### [Belge metni]
--- --- ---

Söyleşimiz devam ettikçe zihnimin gerisinde Berde çalıyor. P!A albümünden bir şarkı. Akbaş’ın davudî sesine en yakıştırdığım şarkısı. Berde zihnime eşlik ederken bu sefer Akbaş’ın sesi dışında başka bir yönünü keşfetmeye başlıyorum. Söyleştiğim kişileri genelde başka şeylere benzetirim. Çok söylemem ama bir imge canlanıverir usulca. Akbaş da ise bir baykuş görüyorum. Davudî sesiyle Berde’yi söyleyen, derin gözlerinin gerisinden usulca bir bilgelikle meramını ve gördüklerini aktaran…

“Kürt müziğinin piyasa sorunu var. Aynı zamanda siyasetin altında da eziliyor” diyen Akbaş devam ediyor: “Popüler kültür artık slogan müziği ile düğün müziğinin birleşimi haline geldi. Bizde bunu yaparsan senden iyi sanatçı yoktur ve sıkıntı yaşamazsın. Biraz toplumsal koşullar bunu bu hale getirdi ama bizim gibi Don Kişotluk yapan insanlar da zor da olsa kendi dinleyicisini oluşturuyor. Sen doğru bir şeyler yaptığında, kendin olduğunda yol alıyorsun. Belki çok popüler değilsin ama zamanla kemikleşmiş bir dinleyiciye sahip oluyorsun.”

Bir yandan da Kürt dilleri üzerinde çok uzun süre devam eden yasakçı zihniyeti konuşuyoruz. Birebir engellemeler kadar televizyona çıkamama ve medyada görünmez kılınmanın da Türkçe dışında müzik yapan kişileri engellediğini söyleyen Akbaş, “Harbiye Açıkhava konserleri yapıldığında Kürt sanatçıların ya da diğer halklardan sanatçıların orada olamaması engellemedir. 90’lı yıllarda doğrudan engelleme vardı. Gelip fişi çekip, sazları kafamızda kırıyorlardı. Ama şu an yok sayma kültürü yerleşti. Belirli salonlara bile zor giriyoruz” diye ekliyor.

--- --- ---

### [Görev listesi]
• A. Söyleşide Akbaş, Harbiye Açıkhava konserlerinde Kürt sanatçıların yer alamamasını neden bir engelleme olarak görüyor? Bir ile üç cümle arasında açıklayın.
• B. Kürt müziği üzerine yapılan söyleşiyi, son gösterilen cümleden sonra gelecek biçimde sürdürün.

### [Sahne geometrisi akıl yürütme verisi]
--- --- ---

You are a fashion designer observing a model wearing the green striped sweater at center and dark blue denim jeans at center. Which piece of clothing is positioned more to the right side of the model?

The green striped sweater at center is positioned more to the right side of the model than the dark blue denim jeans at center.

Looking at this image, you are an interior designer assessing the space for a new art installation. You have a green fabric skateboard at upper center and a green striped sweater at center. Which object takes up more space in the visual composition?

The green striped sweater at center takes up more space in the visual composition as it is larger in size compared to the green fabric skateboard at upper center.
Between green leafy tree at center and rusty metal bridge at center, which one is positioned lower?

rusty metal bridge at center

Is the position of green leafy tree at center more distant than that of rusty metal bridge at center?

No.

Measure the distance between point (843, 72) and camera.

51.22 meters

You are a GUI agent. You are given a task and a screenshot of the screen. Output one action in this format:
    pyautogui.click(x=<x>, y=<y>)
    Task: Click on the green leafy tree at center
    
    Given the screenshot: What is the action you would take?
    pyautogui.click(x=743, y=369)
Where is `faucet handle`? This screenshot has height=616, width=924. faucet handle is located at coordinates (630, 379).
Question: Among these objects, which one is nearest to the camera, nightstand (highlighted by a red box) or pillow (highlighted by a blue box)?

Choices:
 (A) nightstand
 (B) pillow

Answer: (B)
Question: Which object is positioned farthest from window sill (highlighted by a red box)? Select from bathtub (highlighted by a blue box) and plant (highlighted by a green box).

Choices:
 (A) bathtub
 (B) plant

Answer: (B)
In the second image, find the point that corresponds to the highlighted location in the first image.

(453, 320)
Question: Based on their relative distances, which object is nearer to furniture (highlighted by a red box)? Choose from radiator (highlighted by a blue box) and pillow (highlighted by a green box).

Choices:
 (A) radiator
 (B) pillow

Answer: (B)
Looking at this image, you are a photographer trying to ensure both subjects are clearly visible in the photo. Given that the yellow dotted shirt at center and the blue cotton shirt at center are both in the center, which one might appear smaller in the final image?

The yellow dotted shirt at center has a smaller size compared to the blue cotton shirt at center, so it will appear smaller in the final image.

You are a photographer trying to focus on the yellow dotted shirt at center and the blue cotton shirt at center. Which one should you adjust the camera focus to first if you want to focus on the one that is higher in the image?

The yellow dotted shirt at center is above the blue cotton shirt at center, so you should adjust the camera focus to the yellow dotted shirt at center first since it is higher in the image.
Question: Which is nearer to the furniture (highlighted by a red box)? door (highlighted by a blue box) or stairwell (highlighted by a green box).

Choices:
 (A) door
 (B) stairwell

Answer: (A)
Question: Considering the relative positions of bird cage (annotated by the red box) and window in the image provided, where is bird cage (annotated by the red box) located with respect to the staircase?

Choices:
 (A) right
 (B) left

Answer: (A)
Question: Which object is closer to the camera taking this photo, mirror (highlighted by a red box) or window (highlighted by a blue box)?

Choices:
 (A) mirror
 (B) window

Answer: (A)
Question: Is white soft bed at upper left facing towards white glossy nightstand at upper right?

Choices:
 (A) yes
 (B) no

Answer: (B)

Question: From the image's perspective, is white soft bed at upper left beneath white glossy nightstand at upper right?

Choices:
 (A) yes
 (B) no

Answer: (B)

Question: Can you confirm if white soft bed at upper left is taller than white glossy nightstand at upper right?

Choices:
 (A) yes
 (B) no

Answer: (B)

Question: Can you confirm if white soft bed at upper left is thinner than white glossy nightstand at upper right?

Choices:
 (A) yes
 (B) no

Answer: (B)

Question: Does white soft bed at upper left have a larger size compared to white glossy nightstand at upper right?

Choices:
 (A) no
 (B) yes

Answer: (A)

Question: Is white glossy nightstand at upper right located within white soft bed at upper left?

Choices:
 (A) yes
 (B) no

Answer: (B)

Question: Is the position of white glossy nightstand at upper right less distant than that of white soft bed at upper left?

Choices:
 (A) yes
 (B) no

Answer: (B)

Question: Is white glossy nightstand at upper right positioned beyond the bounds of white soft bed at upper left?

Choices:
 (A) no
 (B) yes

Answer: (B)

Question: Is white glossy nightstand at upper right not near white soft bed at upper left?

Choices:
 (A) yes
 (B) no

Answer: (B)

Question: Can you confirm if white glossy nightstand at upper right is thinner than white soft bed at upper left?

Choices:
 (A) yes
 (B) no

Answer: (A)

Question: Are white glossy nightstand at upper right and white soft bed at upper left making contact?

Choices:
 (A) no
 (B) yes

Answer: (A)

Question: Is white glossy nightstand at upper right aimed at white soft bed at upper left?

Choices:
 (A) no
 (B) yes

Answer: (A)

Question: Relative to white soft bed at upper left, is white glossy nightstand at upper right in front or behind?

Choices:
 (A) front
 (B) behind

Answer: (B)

--- --- ---

### [Görev yanıtları]
• A. Akbaş'a göre Türkçe dışında müzik yapanları yalnızca birebir yasaklar engellemiyor; televizyona çıkamamak ve medyada görünmez kılınmak da onları engelliyor. 90'lı yıllarda doğrudan engelleme vardı, şimdi ise yerini yok sayma kültürü aldı.

• B.
Doğrudan soruyorum: Mehmet Akbaş ne arıyor?

Doğrudan cevaplıyor: Kendini arıyor.

“Bir süre sonra bir mekan sana yetmez ya… Kendim gibi insanları arıyorum. Özgür olduğum bir ortam arıyorum. Zamanla şehrin, müzikal çizgin değişiyor çünkü sen değişiyorsun. Daha önce beraber yaşadığın toplumu kaldıramayabiliyorsun. Toplum seni kaldıramayabiliyor. Yeniyi keşif hali içerisindesin aslında. Her insanın içinde bir göç duygusu vardır. Ben askerlik yapmak istemediğim için Almanya’ya gittim. Ama politik sebepler olmasaydı da bir yerlere giderdim. Ama gittiğin her yere kendini beraberinde götürüyorsun. Dünyanın neresinde olursam olayım orası benim” diyor.

Homofobiye karşı şarkı söylemenin nasıl bir his olduğunu soruyorum. “Ben her gün şarkılarımı ayrımcılığa, homofobiye karşı söylüyorum zaten” diyor ve ekliyor: “Çünkü ben gerek söylediğim dil ve tercih ettiğim müzikal sound itibariyle gerekse de yaşam biçimim dolayısıyla bir ötekiyim. Bunun için bu benim görevim. Arkadaşlar aradılar ve dayanışma dediler ancak ben bunu bir görev biliyorum. Kendi rengimiz ve duruşumuzla var oldukça, kimliğimizi bağıra çağıra haykırdıkça dünya daha yaşanılır bir hale gelecek.”

Kürt halk müziklerinde erkek erkeğe ya da kadın kadına aşkı anlatan çok şarkının olmadığını üzüntüyle aktaran Akbaş, “Cinsel kimliğini bildiğimiz duayenlerimiz var ve inanıyorum ki onlar bir kadın için söylediği şarkısını aslında bir erkeğe ya da tam tersi bir erkek için söylediğini bir kadına söylemiştir. Toplumsal yargılar sonucu bir şekilde heteroseksüel bir aşk gibi söylemek zorunda kalmışlardır belki de” diyor.

Aşktan bahsetmişken yine doğrudan bir soru iletiyorum. “Aşk nedir ki” diyorum. Bir sanatçıya sorması en zor soru belki de. Akbaş da şablonlar dışında cevap vermeye çalışıyor, “Aşk kişinin kendi içinde büyüttüğü bir duygudur. Karşındakiyle hiçbir ilgisi yoktur” diyor. “Beraber olsan da ayrı olsan da; kanlı bıçaklı dahi olsan onu gördüğünde yüzünde güzel bir gülümseme kalbinde bir sızı oluyorsa bu aşktır” diye ekliyor.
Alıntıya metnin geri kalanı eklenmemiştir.